▸ **Problem requirements**
Copy the lines below word for word, starting with the line that contains "order: Passeriformes" and continuing through the last line, including both.
====== Dataset extract
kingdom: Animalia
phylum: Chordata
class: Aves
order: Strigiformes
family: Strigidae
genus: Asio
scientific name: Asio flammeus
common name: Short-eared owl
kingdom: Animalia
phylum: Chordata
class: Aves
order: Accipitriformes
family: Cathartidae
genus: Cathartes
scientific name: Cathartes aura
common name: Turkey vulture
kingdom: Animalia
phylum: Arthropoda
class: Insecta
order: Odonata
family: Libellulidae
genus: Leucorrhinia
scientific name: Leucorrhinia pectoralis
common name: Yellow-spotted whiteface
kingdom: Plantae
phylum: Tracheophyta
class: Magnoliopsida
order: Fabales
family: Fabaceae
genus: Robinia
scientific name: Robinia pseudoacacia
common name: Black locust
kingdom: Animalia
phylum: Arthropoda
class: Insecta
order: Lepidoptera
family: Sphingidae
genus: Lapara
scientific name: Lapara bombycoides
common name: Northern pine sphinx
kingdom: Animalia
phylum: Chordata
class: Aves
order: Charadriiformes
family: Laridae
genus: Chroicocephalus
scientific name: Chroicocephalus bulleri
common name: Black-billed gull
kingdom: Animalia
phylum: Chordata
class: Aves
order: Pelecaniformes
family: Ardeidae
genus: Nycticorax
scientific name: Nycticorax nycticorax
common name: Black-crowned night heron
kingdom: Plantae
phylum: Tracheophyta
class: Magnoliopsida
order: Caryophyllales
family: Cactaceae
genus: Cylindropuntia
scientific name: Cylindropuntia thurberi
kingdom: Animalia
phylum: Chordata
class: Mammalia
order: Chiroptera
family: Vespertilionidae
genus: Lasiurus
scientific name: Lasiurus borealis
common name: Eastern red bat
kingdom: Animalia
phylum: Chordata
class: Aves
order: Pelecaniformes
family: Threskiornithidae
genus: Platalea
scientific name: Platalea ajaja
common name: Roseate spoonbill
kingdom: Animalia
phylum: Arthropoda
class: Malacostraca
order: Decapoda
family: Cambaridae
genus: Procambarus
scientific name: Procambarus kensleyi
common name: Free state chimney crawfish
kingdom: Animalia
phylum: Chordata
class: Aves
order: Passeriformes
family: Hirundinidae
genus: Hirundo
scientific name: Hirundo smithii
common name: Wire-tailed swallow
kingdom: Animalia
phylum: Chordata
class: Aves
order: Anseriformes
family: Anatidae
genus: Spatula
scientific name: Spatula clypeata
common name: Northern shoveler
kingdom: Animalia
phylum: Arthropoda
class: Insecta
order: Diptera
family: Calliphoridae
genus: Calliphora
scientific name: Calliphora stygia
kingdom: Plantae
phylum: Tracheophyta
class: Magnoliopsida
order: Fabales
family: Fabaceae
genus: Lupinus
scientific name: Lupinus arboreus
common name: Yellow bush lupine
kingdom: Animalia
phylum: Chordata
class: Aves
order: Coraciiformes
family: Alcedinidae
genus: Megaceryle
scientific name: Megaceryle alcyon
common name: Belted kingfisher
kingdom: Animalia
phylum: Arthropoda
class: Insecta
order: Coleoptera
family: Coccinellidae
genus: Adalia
============
▸ **Answer in full**
order: Passeriformes
family: Hirundinidae
genus: Hirundo
scientific name: Hirundo smithii
common name: Wire-tailed swallow
kingdom: Animalia
phylum: Chordata
class: Aves
order: Anseriformes
family: Anatidae
genus: Spatula
scientific name: Spatula clypeata
common name: Northern shoveler
kingdom: Animalia
phylum: Arthropoda
class: Insecta
order: Diptera
family: Calliphoridae
genus: Calliphora
scientific name: Calliphora stygia
kingdom: Plantae
phylum: Tracheophyta
class: Magnoliopsida
order: Fabales
family: Fabaceae
genus: Lupinus
scientific name: Lupinus arboreus
common name: Yellow bush lupine
kingdom: Animalia
phylum: Chordata
class: Aves
order: Coraciiformes
family: Alcedinidae
genus: Megaceryle
scientific name: Megaceryle alcyon
common name: Belted kingfisher
kingdom: Animalia
phylum: Arthropoda
class: Insecta
order: Coleoptera
family: Coccinellidae
genus: Adalia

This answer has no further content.